Para Vygotsky, a imitação é o que torna possível à criança desenvolver capacidades, ao tentar fazer o que ainda não consegue dominar
totalmente, por exemplo, quando experimenta pegar num lápis de forma a conseguir desenhar, e aprimorar o seu traço; compreende-se
que possamos dizer – com Newman e Holzman (op.cit.) – que no início da infância, a atividade conjunta verdadeiramente revolucionária
que ocorre na zona de desenvolvimento proximal é a imitação. É curioso reconhecermos, com os autores, a ideia já esquecida por nós,
de que a imitação – no início da vida – é uma atividade fundamental e complexa para cada novo bebé que descobre o mundo.
Mothers, fathers and others adults relate to infants and babies as capable of far more than they could possible do – they relate to them as
speakers, feelers and thinkers (Newman & Holzman, 1993, p.151).

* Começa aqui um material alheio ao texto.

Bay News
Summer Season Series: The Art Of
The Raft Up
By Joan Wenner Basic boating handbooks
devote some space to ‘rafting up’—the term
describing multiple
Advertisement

Estamos de acordo, com Hélio Teixeira, quando este refere como Vygotsky, numa vida tão curta, criou uma obra tão interessante e
inspiradora com conceitos bem delineados. Sendo Wertsch um dos mais destacados divulgadores do pensamento de Vygotsky,
aceitamos com o autor, que três ideias se destacam no seu contributo intelectual, são elas, o recurso ao método genético, ou de
desenvolvimento; a ideia de que as funções mentais mais elevadas do sujeito emergem de processos sociais; e que esses processos
sociais e psicológicos se formam através de artefactos culturais que medeiam as relações entre indivíduos, e entre eles e os seus
envolvimentos físicos. Para Vygotsky não faria sentido estudar o desenvolvimento do indivíduo separadamente do seu envolvimento
social, sendo que o desenvolvimento cognitivo deve ser entendido enquanto um processo de aquisição cultural (Fino, 2001).
Questão de auto-avaliação
Justifique a relevância da observação naturalista e exemplifique com três exemplos de diferente natureza.